取り組む課題:
下の選んだ文章のうち、「まあ退場の理由としては(先方」から「んねーよ。って言いたいです。」までをすべて、一字も変えずに書き写すこと。

選んだ文章:
# # # # # # #

まあ退場の理由としては(先方の言葉ですが)、コミュニケーションが取れていない、リーダーシップが取れていないということらしいのですが。コミュニケーションに関しては必要なことは確認したつもりなのですが、先方としては頻繁に電話して欲しかったらしいです。そして、完全な形で資料を出して欲しかったと。それは仕事の進め方の問題なので、なんとも言えませんが。2番目にリーダーシップのこと。これはレビューなどの際若手がわりと前に出るタイプだったので、とりあえずやらせて困ったらフォローしようと思ったのですが、どうもそれが気に入らなかったらしいです。ベテランなのにリーダーシップが取れていないと。さらには、ドキュメント作成はベースがあるのですが、比較ツールを駆使して誤記をなくすようにすべきだ、とそれも後から言われました。それぐらいして当然だと思っていたと。思い込みで作業を進めていたという批判もいただきました。先方が忙しそうなのである程度は自分の判断で作業するのは悪くないと思うし今までそうしてきたのですが、彼らはとにかく頻繁に質問をし(彼らにとって)齟齬のない状態で資料を提示して欲しかったらしいです。人に対して思い込みで作業を進めていると批判しておきながら、彼らも思い込みで判断していたわけです。双方に問題ありだと思うんですが。もちろん、そこは自分も反省すべき点だと思いますけど。もう訳わかんねーよ。って言いたいです。

それで、彼らのご期待通りの動きができなかったので、早々に退場を決めた。ということのようです。何でしょうね。もしかしたら、こちらが土下座して謝罪して許しを請うとでも思ったのでしょうか。残念ながら、あれだけの侮辱を受けてそれはないです。自分にも貧弱ながら業界で長くやってきたプライドはあります。あんな扱いを受けて残りたいとは思わない、むしろ1日でも早く抜けたいと思っていたのに、命乞いをするなんてそんな愚行はいたしません。

# # # # # # #

資料の抜粋:
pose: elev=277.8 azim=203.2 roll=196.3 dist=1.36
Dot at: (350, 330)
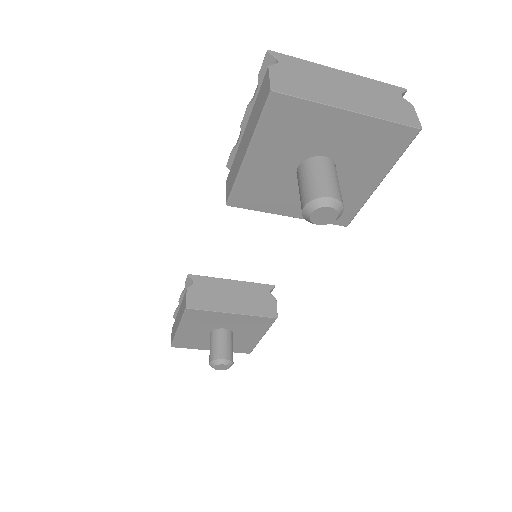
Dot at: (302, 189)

# # # # # # #

完成した課題:
まあ退場の理由としては(先方の言葉ですが)、コミュニケーションが取れていない、リーダーシップが取れていないということらしいのですが。コミュニケーションに関しては必要なことは確認したつもりなのですが、先方としては頻繁に電話して欲しかったらしいです。そして、完全な形で資料を出して欲しかったと。それは仕事の進め方の問題なので、なんとも言えませんが。2番目にリーダーシップのこと。これはレビューなどの際若手がわりと前に出るタイプだったので、とりあえずやらせて困ったらフォローしようと思ったのですが、どうもそれが気に入らなかったらしいです。ベテランなのにリーダーシップが取れていないと。さらには、ドキュメント作成はベースがあるのですが、比較ツールを駆使して誤記をなくすようにすべきだ、とそれも後から言われました。それぐらいして当然だと思っていたと。思い込みで作業を進めていたという批判もいただきました。先方が忙しそうなのである程度は自分の判断で作業するのは悪くないと思うし今までそうしてきたのですが、彼らはとにかく頻繁に質問をし(彼らにとって)齟齬のない状態で資料を提示して欲しかったらしいです。人に対して思い込みで作業を進めていると批判しておきながら、彼らも思い込みで判断していたわけです。双方に問題ありだと思うんですが。もちろん、そこは自分も反省すべき点だと思いますけど。もう訳わかんねーよ。って言いたいです。